◆ **About this exercise**:
The pictures in the data below are to be omitted; all else must be duplicated exactly.

◆ **Source texts of formatted documents**:
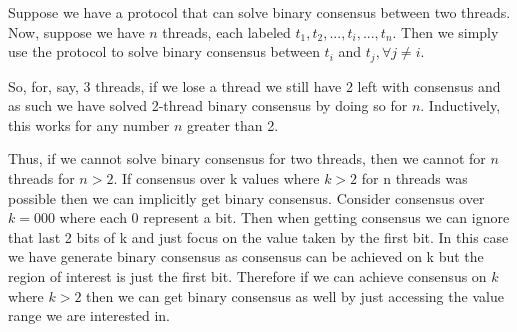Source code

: \documentclass[11pt,letterpaper]{exam}
\begin{document}
\begin{questions}
		\question
		
		\question
			Suppose we have a protocol that can solve binary consensus between two threads.
			Now, suppose we have $n$ threads, each labeled $t_1, t_2, ..., t_i, ..., t_n$.
			Then we simply use the protocol to solve binary consensus between $t_i$ and $t_j, \forall j \neq i$.
			
			So, for, say, 3 threads, if we lose a thread we still have 2 left with consensus and as such we have solved 2-thread binary consensus by doing so for $n$.
			Inductively, this works for any number $n$ greater than 2.
			
			Thus, if we cannot solve binary consensus for two threads, then we cannot for $n$ threads for $n>2$.
		\question
			If consensus over k values where $k>2$ for n threads was possible then we can implicitly get binary consensus. Consider consensus over $k=000$ where each 0 represent a bit. Then when getting consensus we can ignore that last 2 bits of k and just focus on the value taken by the first bit. In this case we have generate binary consensus as consensus can be achieved on k but the region of interest is just the first bit. Therefore if we can achieve consensus on $k$ where $k>2$ then we can get binary consensus as well by just accessing the value range we are interested in.
	\end{questions}
	
\end{document}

◆ **Written answer**:
Source code

: \documentclass[11pt,letterpaper]{exam}
\begin{document}
\begin{questions}
		\question
		
		\question
			Suppose we have a protocol that can solve binary consensus between two threads.
			Now, suppose we have $n$ threads, each labeled $t_1, t_2, ..., t_i, ..., t_n$.
			Then we simply use the protocol to solve binary consensus between $t_i$ and $t_j, \forall j \neq i$.
			
			So, for, say, 3 threads, if we lose a thread we still have 2 left with consensus and as such we have solved 2-thread binary consensus by doing so for $n$.
			Inductively, this works for any number $n$ greater than 2.
			
			Thus, if we cannot solve binary consensus for two threads, then we cannot for $n$ threads for $n>2$.
		\question
			If consensus over k values where $k>2$ for n threads was possible then we can implicitly get binary consensus. Consider consensus over $k=000$ where each 0 represent a bit. Then when getting consensus we can ignore that last 2 bits of k and just focus on the value taken by the first bit. In this case we have generate binary consensus as consensus can be achieved on k but the region of interest is just the first bit. Therefore if we can achieve consensus on $k$ where $k>2$ then we can get binary consensus as well by just accessing the value range we are interested in.
	\end{questions}
	
\end{document}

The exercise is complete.